Memuji berbeda dengan lebelling. Pujian bergantung pada tindakan anak secara objektif. Itu penting. Sebab motif tindakan seorang anak tidak terlepas dari keinginan membuat orang tua bangga padanya.

pelit memuji tindakan baik anak akan membuat anak kehilangan motivasi untuk berbuat baik. Ia merasa bahwa semua kebaikannya tidak mendapat apresiasi yang selayaknya.

5. Tidak Mau Minta Maaf Pada Anak

Orang tua juga manusia yang tidak luput dari kesalahan, termasuk salah pada anak.
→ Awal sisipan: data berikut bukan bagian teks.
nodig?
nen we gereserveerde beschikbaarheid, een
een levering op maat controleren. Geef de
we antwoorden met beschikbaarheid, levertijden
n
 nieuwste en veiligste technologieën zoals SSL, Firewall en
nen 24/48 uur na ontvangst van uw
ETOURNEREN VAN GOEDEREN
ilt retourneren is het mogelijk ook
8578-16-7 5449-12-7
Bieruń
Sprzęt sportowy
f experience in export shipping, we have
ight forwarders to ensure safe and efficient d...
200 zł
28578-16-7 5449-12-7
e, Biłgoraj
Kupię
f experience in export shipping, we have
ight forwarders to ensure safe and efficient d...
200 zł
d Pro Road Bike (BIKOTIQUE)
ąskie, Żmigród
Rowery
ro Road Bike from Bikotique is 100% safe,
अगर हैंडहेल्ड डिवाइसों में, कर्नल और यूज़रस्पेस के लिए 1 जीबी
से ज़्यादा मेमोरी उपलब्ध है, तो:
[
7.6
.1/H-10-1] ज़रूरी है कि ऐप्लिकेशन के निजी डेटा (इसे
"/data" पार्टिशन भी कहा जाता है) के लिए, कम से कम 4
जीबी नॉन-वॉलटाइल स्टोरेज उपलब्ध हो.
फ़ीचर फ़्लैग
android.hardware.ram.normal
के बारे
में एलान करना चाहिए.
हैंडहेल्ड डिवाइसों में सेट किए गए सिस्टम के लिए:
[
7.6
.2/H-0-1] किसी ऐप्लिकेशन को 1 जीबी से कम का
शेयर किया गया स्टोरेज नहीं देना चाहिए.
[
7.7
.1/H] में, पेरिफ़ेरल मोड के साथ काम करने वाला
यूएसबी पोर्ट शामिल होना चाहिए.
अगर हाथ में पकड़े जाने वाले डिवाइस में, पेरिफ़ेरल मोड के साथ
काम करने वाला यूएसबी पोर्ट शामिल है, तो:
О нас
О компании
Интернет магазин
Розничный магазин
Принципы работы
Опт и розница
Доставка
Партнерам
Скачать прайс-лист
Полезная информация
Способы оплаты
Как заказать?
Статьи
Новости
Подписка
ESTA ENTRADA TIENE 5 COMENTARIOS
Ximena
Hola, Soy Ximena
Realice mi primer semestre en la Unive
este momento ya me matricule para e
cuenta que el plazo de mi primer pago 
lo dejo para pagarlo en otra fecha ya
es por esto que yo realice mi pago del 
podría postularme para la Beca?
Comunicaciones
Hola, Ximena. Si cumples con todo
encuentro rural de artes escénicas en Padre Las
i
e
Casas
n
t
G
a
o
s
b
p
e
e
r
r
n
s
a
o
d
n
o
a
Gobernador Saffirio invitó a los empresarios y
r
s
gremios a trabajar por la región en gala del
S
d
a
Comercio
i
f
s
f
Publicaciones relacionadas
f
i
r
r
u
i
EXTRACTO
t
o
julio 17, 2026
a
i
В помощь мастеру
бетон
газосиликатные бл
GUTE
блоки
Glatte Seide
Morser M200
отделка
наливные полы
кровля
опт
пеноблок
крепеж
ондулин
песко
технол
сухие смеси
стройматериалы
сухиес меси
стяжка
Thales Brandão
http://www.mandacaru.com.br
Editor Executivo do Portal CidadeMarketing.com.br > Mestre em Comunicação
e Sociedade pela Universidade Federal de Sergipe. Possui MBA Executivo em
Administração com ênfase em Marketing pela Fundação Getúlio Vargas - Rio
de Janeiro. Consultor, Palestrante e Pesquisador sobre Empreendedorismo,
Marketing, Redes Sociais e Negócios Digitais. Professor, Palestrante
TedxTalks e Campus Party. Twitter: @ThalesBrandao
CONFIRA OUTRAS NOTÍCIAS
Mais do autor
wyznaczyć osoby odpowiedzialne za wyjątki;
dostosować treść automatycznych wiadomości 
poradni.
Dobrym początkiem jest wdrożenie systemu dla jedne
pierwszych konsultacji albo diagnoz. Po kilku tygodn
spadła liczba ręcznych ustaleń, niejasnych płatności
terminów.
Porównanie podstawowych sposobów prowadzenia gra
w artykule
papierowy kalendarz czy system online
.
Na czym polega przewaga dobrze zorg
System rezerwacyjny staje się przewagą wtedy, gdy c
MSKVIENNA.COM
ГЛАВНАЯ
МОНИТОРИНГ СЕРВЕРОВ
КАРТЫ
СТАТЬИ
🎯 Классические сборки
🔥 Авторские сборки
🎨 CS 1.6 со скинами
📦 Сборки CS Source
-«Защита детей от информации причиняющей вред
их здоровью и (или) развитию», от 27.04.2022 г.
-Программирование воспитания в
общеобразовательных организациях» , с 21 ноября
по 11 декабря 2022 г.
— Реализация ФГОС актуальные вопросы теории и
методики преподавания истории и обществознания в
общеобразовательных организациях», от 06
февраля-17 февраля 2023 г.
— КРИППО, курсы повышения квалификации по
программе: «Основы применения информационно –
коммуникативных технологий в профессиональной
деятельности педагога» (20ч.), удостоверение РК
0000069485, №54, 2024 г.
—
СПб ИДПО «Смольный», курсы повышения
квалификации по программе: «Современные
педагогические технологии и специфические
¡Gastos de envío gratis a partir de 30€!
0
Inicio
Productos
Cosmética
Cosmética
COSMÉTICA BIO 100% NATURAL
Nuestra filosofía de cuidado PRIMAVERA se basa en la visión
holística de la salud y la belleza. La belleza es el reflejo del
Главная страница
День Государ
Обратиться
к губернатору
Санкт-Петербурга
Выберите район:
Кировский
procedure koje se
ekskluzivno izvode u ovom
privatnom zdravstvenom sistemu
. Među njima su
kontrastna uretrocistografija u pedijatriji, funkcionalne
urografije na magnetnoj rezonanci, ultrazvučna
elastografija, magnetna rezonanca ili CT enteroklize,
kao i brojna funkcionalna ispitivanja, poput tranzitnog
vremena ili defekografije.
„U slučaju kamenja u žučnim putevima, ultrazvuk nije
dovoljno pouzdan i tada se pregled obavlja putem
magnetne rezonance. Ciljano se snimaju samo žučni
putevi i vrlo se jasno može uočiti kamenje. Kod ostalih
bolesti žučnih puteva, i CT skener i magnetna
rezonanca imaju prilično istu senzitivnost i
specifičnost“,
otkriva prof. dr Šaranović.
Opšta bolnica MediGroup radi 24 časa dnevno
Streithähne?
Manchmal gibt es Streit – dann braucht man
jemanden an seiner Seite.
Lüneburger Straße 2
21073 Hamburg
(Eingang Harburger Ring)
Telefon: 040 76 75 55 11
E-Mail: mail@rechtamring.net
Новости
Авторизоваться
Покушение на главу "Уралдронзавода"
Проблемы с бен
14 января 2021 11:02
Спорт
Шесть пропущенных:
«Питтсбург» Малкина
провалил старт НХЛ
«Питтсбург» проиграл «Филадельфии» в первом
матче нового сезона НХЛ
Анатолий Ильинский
Tetapi memang jarang orang tua yang mau mengakui kesalahannya pada anak.

Orang tua bersikap seoalh ia yang paling benar dan tidak mau meminta maaf pada anak jika melakukan kesalahan. Sementara anak sering dimarahi. Itu jelas tidak berimbang.

Diamnya anak bukan berarti dia tidak menyadari kesalahan orang tua. Hanya saja, ia tidak berani mengungkapkannya. Dampaknya, anak akan jadi pendendam yang menyimpan dan mengungkit kesalahan orang tua di masa lalu.